• [Problem to work on] Set down all of the entries exactly, leaving nothing out.

• [Source material]
::::

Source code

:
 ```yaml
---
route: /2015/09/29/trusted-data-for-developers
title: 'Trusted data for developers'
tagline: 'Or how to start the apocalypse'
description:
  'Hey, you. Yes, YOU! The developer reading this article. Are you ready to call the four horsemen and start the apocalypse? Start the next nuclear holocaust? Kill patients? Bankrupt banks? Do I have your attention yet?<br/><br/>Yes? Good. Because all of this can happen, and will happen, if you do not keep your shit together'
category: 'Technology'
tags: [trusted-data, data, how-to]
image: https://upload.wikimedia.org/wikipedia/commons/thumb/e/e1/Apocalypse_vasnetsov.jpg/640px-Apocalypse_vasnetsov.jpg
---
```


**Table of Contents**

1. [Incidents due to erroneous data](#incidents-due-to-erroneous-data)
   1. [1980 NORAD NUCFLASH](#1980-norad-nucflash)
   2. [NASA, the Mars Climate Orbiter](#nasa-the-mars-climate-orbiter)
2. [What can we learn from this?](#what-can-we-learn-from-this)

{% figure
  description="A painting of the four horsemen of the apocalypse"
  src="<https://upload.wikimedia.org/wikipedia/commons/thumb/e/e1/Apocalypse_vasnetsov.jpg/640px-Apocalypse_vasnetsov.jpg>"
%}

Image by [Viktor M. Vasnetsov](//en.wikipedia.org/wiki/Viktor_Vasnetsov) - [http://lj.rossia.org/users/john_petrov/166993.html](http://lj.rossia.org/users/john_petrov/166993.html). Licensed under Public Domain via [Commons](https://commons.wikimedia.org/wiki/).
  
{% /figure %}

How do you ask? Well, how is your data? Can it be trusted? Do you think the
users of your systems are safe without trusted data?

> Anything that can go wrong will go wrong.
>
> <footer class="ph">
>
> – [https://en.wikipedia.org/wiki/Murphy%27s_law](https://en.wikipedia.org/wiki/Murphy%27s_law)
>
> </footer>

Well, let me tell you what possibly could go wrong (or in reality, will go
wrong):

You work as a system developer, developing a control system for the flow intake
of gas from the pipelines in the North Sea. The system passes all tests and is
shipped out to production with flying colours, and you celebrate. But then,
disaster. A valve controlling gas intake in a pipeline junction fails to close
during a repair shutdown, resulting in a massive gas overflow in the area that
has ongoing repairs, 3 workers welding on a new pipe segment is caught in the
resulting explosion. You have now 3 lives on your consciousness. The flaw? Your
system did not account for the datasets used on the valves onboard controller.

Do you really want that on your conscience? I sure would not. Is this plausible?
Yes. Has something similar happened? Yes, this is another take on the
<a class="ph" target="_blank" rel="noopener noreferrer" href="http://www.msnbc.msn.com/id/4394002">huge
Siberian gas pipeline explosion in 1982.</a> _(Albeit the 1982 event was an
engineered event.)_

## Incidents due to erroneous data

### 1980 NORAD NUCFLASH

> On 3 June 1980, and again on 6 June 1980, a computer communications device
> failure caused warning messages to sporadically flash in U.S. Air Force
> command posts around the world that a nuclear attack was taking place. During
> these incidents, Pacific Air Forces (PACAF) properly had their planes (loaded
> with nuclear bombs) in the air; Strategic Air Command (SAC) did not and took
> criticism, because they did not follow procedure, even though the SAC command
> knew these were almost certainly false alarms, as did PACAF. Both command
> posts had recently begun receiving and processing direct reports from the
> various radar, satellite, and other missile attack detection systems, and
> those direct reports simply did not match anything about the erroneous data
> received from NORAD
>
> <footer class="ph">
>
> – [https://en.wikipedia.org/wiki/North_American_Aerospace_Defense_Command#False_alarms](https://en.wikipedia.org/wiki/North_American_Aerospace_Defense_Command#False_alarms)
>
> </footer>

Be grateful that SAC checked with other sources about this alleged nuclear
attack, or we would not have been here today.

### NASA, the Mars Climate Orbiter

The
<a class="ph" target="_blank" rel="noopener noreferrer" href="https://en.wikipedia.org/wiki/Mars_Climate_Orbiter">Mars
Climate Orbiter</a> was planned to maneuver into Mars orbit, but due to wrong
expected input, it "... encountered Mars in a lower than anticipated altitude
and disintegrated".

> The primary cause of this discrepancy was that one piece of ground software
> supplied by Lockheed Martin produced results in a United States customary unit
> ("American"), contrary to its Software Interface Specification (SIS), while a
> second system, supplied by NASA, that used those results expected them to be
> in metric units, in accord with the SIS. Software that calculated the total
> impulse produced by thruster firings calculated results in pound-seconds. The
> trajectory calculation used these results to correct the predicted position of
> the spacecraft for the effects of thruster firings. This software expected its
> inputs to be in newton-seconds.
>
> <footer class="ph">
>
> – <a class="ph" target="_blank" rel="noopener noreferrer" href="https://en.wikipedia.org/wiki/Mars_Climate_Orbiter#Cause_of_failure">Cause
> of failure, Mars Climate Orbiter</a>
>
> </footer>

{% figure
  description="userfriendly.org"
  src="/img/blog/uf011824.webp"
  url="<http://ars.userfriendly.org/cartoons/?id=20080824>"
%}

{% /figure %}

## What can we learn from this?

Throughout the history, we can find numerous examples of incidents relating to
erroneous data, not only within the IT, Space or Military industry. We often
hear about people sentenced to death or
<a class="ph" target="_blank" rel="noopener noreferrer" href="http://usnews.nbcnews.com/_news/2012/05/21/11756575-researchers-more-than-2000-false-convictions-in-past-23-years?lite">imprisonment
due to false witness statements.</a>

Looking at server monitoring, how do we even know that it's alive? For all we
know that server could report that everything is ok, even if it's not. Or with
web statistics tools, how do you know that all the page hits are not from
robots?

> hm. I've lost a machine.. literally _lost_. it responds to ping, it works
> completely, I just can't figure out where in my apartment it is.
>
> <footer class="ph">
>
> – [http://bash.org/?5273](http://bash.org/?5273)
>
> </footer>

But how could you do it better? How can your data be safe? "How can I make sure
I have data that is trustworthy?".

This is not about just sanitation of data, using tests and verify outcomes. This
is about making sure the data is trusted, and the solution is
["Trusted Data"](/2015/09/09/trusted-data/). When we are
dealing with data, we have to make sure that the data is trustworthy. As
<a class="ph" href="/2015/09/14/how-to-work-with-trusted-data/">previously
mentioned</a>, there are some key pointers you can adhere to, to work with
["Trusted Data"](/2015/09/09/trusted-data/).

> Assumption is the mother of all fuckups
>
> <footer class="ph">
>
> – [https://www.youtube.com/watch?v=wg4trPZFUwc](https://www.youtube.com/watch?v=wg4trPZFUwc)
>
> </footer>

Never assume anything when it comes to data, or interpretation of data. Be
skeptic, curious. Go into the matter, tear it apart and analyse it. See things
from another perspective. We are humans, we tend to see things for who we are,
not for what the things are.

::::

• [Output of the task]
Source code

:
 ```yaml
---
route: /2015/09/29/trusted-data-for-developers
title: 'Trusted data for developers'
tagline: 'Or how to start the apocalypse'
description:
  'Hey, you. Yes, YOU! The developer reading this article. Are you ready to call the four horsemen and start the apocalypse? Start the next nuclear holocaust? Kill patients? Bankrupt banks? Do I have your attention yet?<br/><br/>Yes? Good. Because all of this can happen, and will happen, if you do not keep your shit together'
category: 'Technology'
tags: [trusted-data, data, how-to]
image: https://upload.wikimedia.org/wikipedia/commons/thumb/e/e1/Apocalypse_vasnetsov.jpg/640px-Apocalypse_vasnetsov.jpg
---
```


**Table of Contents**

1. [Incidents due to erroneous data](#incidents-due-to-erroneous-data)
   1. [1980 NORAD NUCFLASH](#1980-norad-nucflash)
   2. [NASA, the Mars Climate Orbiter](#nasa-the-mars-climate-orbiter)
2. [What can we learn from this?](#what-can-we-learn-from-this)

{% figure
  description="A painting of the four horsemen of the apocalypse"
  src="<https://upload.wikimedia.org/wikipedia/commons/thumb/e/e1/Apocalypse_vasnetsov.jpg/640px-Apocalypse_vasnetsov.jpg>"
%}

Image by [Viktor M. Vasnetsov](//en.wikipedia.org/wiki/Viktor_Vasnetsov) - [http://lj.rossia.org/users/john_petrov/166993.html](http://lj.rossia.org/users/john_petrov/166993.html). Licensed under Public Domain via [Commons](https://commons.wikimedia.org/wiki/).
  
{% /figure %}

How do you ask? Well, how is your data? Can it be trusted? Do you think the
users of your systems are safe without trusted data?

> Anything that can go wrong will go wrong.
>
> <footer class="ph">
>
> – [https://en.wikipedia.org/wiki/Murphy%27s_law](https://en.wikipedia.org/wiki/Murphy%27s_law)
>
> </footer>

Well, let me tell you what possibly could go wrong (or in reality, will go
wrong):

You work as a system developer, developing a control system for the flow intake
of gas from the pipelines in the North Sea. The system passes all tests and is
shipped out to production with flying colours, and you celebrate. But then,
disaster. A valve controlling gas intake in a pipeline junction fails to close
during a repair shutdown, resulting in a massive gas overflow in the area that
has ongoing repairs, 3 workers welding on a new pipe segment is caught in the
resulting explosion. You have now 3 lives on your consciousness. The flaw? Your
system did not account for the datasets used on the valves onboard controller.

Do you really want that on your conscience? I sure would not. Is this plausible?
Yes. Has something similar happened? Yes, this is another take on the
<a class="ph" target="_blank" rel="noopener noreferrer" href="http://www.msnbc.msn.com/id/4394002">huge
Siberian gas pipeline explosion in 1982.</a> _(Albeit the 1982 event was an
engineered event.)_

## Incidents due to erroneous data

### 1980 NORAD NUCFLASH

> On 3 June 1980, and again on 6 June 1980, a computer communications device
> failure caused warning messages to sporadically flash in U.S. Air Force
> command posts around the world that a nuclear attack was taking place. During
> these incidents, Pacific Air Forces (PACAF) properly had their planes (loaded
> with nuclear bombs) in the air; Strategic Air Command (SAC) did not and took
> criticism, because they did not follow procedure, even though the SAC command
> knew these were almost certainly false alarms, as did PACAF. Both command
> posts had recently begun receiving and processing direct reports from the
> various radar, satellite, and other missile attack detection systems, and
> those direct reports simply did not match anything about the erroneous data
> received from NORAD
>
> <footer class="ph">
>
> – [https://en.wikipedia.org/wiki/North_American_Aerospace_Defense_Command#False_alarms](https://en.wikipedia.org/wiki/North_American_Aerospace_Defense_Command#False_alarms)
>
> </footer>

Be grateful that SAC checked with other sources about this alleged nuclear
attack, or we would not have been here today.

### NASA, the Mars Climate Orbiter

The
<a class="ph" target="_blank" rel="noopener noreferrer" href="https://en.wikipedia.org/wiki/Mars_Climate_Orbiter">Mars
Climate Orbiter</a> was planned to maneuver into Mars orbit, but due to wrong
expected input, it "... encountered Mars in a lower than anticipated altitude
and disintegrated".

> The primary cause of this discrepancy was that one piece of ground software
> supplied by Lockheed Martin produced results in a United States customary unit
> ("American"), contrary to its Software Interface Specification (SIS), while a
> second system, supplied by NASA, that used those results expected them to be
> in metric units, in accord with the SIS. Software that calculated the total
> impulse produced by thruster firings calculated results in pound-seconds. The
> trajectory calculation used these results to correct the predicted position of
> the spacecraft for the effects of thruster firings. This software expected its
> inputs to be in newton-seconds.
>
> <footer class="ph">
>
> – <a class="ph" target="_blank" rel="noopener noreferrer" href="https://en.wikipedia.org/wiki/Mars_Climate_Orbiter#Cause_of_failure">Cause
> of failure, Mars Climate Orbiter</a>
>
> </footer>

{% figure
  description="userfriendly.org"
  src="/img/blog/uf011824.webp"
  url="<http://ars.userfriendly.org/cartoons/?id=20080824>"
%}

{% /figure %}

## What can we learn from this?

Throughout the history, we can find numerous examples of incidents relating to
erroneous data, not only within the IT, Space or Military industry. We often
hear about people sentenced to death or
<a class="ph" target="_blank" rel="noopener noreferrer" href="http://usnews.nbcnews.com/_news/2012/05/21/11756575-researchers-more-than-2000-false-convictions-in-past-23-years?lite">imprisonment
due to false witness statements.</a>

Looking at server monitoring, how do we even know that it's alive? For all we
know that server could report that everything is ok, even if it's not. Or with
web statistics tools, how do you know that all the page hits are not from
robots?

> hm. I've lost a machine.. literally _lost_. it responds to ping, it works
> completely, I just can't figure out where in my apartment it is.
>
> <footer class="ph">
>
> – [http://bash.org/?5273](http://bash.org/?5273)
>
> </footer>

But how could you do it better? How can your data be safe? "How can I make sure
I have data that is trustworthy?".

This is not about just sanitation of data, using tests and verify outcomes. This
is about making sure the data is trusted, and the solution is
["Trusted Data"](/2015/09/09/trusted-data/). When we are
dealing with data, we have to make sure that the data is trustworthy. As
<a class="ph" href="/2015/09/14/how-to-work-with-trusted-data/">previously
mentioned</a>, there are some key pointers you can adhere to, to work with
["Trusted Data"](/2015/09/09/trusted-data/).

> Assumption is the mother of all fuckups
>
> <footer class="ph">
>
> – [https://www.youtube.com/watch?v=wg4trPZFUwc](https://www.youtube.com/watch?v=wg4trPZFUwc)
>
> </footer>

Never assume anything when it comes to data, or interpretation of data. Be
skeptic, curious. Go into the matter, tear it apart and analyse it. See things
from another perspective. We are humans, we tend to see things for who we are,
not for what the things are.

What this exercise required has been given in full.